Seit dem Jahr 2008 lässt die Agentur ASDA’A Burson-Marsteller in Dubai jedes Jahr die Meinung junger Leute erforschen, die die Mehrheit in den Gesellschaften im Nahen und Mittleren Osten stellen. Nahezu überall ist mehr als die Hälfte unter 25 Jahre alt. Jugendliche prägen das Bild am Nil, im Irak und auch am Golf. Wie also blicken diese jungen Menschen auf ihre Region?

Die zentrale Aussage der diesjährigen Studie: "Die überwältigende Mehrheit der jungen Araber lehnen den IS ab und sind überzeugt, dass die Gruppe mit dem Ziel, einen islamischen Staat zu errichten, scheitern wird", heißt es in dem Bericht. Auf die Frage, ob sie den sogenannten Islamischen Staat unterstützen würden, wenn die Miliz weniger Gewalt anwenden würde, gaben 78 Prozent "Nein" an. Fast genauso viele widersprachen der Aussage, wonach es dem IS gelingen wird, einen islamischen Staat in der arabischen Welt zu errichten.

Problem Arbeitslosigkeit

Die Hälfte der Befragten ist überzeugt, dass der Aufstieg der Terrorgruppe "das größte Hemmnis im Nahen Osten" ist, während Arbeitslosigkeit und zivile Unruhen von 35 und 34 Prozent genannt wurden. Dies seien Gründe, warum junge Menschen dem IS beitreten. Vor fünf Jahren noch gingen hunderttausende vornehmlich junge Menschen in ihren Städten auf die Straße, um politische Veränderungen zu fordern. Viele, die an den Aufständen in Ägypten, Syrien, Libyen, Jemen und anderswo teilnahmen, mussten mitansehen, wie ihre Revolutionen von Konflikten oder wieder auflebenden autoritären Systemen verdrängt wurden.

Despoten und Diktatoren sitzen nach wie vor oder erneut an den Schalthebeln der Macht im Nahen und Mittleren Osten; Proteste lassen sie sofort im Keim ersticken. Die Jugendlichen müssen zusehen, wie ihre Ideale von Demokratie, Bürgerrechten und Freiheit ins Gegenteil verkehrt werden. Der IS nutze diese Situation zur Rekrutierung neuer Mitglieder, sagt Hassan Hassan vom "Tahrir Institute for Middle East Policy" in Washington in einem Kommentar zum vorliegenden Bericht. "Die Organisation floriert wegen des politischen, wirtschaftlichen, sozialen und religiösen Versagens.

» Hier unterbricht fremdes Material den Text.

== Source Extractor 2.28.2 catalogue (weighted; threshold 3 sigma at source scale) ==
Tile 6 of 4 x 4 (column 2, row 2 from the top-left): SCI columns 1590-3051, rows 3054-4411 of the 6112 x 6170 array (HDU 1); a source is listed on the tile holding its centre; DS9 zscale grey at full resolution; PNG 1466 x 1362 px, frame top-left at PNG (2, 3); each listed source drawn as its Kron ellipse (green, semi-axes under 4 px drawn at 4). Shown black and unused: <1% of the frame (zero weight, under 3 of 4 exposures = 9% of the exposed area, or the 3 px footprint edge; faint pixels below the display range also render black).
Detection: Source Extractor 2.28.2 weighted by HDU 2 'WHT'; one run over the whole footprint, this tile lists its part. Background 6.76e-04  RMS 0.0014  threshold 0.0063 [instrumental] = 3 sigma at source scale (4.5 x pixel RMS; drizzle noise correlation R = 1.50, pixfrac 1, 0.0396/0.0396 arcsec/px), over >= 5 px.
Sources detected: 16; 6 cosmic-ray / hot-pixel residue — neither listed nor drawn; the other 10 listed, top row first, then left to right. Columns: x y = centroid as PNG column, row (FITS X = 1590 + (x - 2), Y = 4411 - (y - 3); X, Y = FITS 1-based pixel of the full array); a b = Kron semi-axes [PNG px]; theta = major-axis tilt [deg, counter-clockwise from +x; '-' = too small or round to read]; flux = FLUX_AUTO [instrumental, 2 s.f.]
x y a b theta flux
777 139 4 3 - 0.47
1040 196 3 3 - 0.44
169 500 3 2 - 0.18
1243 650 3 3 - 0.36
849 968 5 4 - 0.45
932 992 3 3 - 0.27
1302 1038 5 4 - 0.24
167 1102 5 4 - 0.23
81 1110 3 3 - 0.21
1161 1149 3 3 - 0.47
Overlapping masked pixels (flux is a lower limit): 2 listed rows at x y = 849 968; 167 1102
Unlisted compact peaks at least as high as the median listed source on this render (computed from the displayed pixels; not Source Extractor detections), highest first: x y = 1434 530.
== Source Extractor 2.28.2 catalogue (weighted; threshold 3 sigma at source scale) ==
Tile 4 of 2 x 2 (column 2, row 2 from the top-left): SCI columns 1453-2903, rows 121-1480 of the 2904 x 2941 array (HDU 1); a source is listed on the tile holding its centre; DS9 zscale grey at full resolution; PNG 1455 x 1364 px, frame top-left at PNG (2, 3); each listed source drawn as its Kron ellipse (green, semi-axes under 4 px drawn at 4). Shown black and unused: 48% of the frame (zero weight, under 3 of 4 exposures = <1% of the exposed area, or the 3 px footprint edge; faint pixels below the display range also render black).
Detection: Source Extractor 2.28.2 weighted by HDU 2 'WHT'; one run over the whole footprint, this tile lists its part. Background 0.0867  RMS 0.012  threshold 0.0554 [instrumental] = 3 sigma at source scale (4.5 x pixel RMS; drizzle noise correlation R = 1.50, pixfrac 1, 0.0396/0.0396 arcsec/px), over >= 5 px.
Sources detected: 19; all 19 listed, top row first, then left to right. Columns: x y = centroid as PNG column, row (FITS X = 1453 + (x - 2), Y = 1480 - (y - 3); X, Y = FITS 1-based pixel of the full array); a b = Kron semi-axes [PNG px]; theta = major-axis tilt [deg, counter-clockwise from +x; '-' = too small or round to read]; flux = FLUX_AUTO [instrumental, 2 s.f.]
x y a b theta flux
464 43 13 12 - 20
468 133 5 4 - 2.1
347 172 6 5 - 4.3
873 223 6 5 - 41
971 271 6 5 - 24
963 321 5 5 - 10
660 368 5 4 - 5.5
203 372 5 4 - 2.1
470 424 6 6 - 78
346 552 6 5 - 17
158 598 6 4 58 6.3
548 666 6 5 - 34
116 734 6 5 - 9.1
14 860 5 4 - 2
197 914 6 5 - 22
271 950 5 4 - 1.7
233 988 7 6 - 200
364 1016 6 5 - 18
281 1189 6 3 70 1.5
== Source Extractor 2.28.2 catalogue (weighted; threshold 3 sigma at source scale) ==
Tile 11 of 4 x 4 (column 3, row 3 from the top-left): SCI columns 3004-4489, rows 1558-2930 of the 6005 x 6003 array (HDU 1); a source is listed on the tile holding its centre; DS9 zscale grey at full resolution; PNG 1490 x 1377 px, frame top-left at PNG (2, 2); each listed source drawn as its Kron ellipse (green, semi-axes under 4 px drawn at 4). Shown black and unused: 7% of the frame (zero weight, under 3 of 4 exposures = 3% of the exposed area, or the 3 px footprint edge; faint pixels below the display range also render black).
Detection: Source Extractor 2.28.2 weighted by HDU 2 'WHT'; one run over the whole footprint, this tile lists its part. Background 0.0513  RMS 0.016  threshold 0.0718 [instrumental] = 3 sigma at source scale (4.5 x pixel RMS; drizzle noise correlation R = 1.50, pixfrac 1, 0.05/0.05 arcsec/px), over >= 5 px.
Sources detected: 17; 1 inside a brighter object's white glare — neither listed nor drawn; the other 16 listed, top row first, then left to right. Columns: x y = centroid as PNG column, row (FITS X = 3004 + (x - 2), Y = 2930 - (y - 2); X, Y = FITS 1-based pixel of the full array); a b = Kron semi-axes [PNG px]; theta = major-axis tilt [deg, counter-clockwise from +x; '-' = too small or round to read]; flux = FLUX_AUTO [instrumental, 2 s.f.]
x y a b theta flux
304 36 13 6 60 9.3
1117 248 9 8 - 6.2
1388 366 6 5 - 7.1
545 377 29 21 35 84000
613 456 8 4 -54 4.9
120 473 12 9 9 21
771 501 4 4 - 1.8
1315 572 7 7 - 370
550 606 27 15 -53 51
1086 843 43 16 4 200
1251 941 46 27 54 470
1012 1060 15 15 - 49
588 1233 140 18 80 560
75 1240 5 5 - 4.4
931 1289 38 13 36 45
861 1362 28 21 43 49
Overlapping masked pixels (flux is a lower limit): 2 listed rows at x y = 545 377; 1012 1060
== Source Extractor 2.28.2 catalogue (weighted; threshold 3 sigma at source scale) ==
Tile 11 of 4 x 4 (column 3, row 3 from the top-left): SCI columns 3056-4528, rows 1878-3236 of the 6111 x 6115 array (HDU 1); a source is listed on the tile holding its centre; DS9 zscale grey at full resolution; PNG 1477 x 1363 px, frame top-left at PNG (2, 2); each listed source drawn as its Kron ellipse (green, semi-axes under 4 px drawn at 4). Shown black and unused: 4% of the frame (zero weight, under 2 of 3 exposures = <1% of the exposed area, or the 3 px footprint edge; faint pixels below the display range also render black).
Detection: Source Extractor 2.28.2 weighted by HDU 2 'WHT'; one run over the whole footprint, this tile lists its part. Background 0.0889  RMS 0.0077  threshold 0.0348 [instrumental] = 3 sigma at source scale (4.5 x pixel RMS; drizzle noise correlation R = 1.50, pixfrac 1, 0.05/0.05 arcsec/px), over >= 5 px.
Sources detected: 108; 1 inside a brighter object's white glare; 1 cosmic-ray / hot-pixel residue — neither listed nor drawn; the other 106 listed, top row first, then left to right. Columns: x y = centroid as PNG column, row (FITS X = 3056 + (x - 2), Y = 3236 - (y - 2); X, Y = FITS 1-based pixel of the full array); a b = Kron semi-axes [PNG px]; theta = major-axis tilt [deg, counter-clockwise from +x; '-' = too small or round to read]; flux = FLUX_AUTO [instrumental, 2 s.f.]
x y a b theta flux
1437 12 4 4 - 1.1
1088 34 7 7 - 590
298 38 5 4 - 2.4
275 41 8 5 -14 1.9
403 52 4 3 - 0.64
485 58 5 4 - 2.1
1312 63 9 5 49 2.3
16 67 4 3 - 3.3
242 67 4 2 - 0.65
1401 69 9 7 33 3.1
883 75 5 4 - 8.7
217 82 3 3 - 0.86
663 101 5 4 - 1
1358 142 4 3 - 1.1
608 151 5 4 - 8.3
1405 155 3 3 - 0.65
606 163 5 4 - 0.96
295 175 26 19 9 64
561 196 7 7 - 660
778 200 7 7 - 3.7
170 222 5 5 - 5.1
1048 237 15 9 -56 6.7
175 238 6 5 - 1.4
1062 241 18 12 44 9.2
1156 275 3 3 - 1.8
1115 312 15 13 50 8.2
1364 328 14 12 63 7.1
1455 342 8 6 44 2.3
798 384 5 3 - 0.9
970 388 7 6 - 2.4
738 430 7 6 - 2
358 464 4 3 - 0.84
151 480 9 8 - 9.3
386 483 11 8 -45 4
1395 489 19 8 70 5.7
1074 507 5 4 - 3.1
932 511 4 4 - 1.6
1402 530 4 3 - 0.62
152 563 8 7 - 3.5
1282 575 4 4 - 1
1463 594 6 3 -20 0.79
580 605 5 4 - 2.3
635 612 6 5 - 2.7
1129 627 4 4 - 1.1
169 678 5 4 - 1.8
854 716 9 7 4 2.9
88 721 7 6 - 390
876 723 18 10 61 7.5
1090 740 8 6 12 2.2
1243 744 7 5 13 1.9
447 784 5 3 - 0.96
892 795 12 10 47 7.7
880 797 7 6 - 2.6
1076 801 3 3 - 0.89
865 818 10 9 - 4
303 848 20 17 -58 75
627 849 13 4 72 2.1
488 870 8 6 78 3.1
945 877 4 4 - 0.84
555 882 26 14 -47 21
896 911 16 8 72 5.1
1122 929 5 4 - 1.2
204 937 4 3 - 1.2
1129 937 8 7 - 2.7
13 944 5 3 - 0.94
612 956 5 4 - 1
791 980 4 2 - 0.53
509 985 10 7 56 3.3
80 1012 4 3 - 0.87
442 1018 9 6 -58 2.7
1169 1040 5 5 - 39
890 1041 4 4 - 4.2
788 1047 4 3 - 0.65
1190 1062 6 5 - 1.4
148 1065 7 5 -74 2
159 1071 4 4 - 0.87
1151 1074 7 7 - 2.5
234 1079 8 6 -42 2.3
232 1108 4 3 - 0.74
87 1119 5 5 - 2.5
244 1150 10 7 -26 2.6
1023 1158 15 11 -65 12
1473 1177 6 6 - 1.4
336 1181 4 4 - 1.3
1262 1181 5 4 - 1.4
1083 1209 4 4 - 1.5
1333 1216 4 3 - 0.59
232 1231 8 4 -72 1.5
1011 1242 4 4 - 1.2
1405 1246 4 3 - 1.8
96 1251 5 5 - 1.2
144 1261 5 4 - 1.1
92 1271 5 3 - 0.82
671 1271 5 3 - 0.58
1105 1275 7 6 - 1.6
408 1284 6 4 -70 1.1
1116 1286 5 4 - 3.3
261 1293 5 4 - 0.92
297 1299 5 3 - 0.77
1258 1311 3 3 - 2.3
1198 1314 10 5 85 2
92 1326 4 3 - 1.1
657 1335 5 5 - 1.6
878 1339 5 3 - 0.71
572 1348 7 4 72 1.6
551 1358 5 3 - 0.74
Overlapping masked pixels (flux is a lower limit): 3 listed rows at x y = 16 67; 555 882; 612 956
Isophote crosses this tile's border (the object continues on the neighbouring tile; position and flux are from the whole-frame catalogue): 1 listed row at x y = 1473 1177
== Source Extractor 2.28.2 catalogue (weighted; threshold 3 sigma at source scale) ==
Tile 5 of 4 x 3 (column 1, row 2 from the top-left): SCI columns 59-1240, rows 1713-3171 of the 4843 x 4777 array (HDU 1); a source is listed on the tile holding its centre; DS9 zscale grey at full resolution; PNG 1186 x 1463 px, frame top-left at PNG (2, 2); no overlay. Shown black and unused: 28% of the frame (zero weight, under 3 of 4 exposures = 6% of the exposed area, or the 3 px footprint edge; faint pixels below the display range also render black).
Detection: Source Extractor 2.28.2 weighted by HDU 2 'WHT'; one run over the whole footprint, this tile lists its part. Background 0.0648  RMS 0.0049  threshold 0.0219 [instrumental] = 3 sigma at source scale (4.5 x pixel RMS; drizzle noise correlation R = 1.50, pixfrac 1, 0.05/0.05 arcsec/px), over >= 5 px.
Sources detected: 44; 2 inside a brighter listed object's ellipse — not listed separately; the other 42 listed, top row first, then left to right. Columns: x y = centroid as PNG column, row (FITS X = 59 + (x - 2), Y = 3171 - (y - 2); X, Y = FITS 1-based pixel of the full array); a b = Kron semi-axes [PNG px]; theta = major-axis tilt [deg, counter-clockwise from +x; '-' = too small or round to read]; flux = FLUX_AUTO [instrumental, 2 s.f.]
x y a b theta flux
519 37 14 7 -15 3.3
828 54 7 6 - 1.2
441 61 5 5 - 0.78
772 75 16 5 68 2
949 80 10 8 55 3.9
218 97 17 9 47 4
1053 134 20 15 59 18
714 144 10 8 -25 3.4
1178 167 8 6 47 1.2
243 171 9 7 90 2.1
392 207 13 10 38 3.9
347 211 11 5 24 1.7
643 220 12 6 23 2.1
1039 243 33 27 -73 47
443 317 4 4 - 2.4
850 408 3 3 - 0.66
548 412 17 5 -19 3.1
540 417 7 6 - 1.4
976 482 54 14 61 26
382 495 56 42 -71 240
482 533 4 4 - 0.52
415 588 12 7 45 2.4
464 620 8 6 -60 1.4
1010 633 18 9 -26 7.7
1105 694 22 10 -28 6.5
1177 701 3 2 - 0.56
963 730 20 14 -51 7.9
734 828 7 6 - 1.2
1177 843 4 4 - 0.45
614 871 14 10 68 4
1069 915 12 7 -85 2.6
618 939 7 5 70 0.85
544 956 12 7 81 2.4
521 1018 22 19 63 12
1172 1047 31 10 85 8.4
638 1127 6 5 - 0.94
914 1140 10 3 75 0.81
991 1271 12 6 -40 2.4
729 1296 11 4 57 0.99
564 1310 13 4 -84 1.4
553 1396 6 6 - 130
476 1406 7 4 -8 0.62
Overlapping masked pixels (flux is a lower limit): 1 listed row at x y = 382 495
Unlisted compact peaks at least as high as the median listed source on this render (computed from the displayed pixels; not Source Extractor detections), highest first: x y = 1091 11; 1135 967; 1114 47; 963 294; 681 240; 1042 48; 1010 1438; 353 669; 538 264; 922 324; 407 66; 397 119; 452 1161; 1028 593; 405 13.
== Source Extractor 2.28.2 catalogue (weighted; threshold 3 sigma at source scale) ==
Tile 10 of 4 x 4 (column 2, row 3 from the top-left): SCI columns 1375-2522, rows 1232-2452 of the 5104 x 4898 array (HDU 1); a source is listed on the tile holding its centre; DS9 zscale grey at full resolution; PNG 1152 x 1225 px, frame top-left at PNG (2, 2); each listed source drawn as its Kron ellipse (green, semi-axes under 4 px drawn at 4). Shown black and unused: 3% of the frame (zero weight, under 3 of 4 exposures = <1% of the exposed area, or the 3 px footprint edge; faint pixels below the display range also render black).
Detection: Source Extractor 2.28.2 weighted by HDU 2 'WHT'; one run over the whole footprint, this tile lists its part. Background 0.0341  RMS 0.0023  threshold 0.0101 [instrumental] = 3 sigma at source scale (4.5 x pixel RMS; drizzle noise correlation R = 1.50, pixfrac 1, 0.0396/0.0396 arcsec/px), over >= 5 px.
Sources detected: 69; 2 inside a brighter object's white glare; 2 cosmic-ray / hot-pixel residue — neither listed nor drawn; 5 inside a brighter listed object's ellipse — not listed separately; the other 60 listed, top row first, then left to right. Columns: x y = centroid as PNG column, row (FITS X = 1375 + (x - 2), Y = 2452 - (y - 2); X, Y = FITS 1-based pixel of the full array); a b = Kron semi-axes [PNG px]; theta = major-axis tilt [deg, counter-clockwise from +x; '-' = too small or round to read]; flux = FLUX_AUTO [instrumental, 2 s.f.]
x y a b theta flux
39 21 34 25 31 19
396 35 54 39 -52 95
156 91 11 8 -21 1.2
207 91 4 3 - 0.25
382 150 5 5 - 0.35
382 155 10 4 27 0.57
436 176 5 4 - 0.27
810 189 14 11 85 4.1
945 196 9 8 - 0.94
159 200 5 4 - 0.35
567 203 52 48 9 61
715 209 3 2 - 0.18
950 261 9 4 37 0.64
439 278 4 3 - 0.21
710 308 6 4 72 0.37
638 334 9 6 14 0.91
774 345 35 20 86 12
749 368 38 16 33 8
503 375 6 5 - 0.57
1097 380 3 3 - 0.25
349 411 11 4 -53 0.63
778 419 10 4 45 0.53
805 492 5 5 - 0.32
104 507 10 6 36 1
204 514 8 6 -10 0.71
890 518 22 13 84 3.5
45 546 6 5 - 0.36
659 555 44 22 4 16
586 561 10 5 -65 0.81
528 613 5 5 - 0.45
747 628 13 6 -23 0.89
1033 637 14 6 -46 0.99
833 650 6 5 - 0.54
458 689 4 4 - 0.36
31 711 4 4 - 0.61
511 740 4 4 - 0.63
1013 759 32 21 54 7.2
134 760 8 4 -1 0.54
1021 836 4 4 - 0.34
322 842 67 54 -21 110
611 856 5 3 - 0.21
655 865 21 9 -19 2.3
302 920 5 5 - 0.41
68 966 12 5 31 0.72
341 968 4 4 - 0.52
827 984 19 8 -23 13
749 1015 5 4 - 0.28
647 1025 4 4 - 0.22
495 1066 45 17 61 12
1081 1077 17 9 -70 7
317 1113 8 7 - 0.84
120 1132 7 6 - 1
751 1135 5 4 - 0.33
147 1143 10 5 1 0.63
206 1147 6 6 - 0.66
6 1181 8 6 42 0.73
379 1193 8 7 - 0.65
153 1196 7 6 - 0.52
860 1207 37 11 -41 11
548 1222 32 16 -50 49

Die Terrorgruppe Daesh könnte schwächer werden und ganz verschwinden, aber die tiefer liegenden Probleme bleiben, und ähnliche Gruppen werden ihren Platz einnehmen, wenn die Probleme nicht angegangen werden", so Hassan Hassan. Und er fügt hinzu: "Die Ergebnisse der Studie sollten eine Mahnung an alle sein, dass Daesh nicht einfach vom Himmel gefallen ist."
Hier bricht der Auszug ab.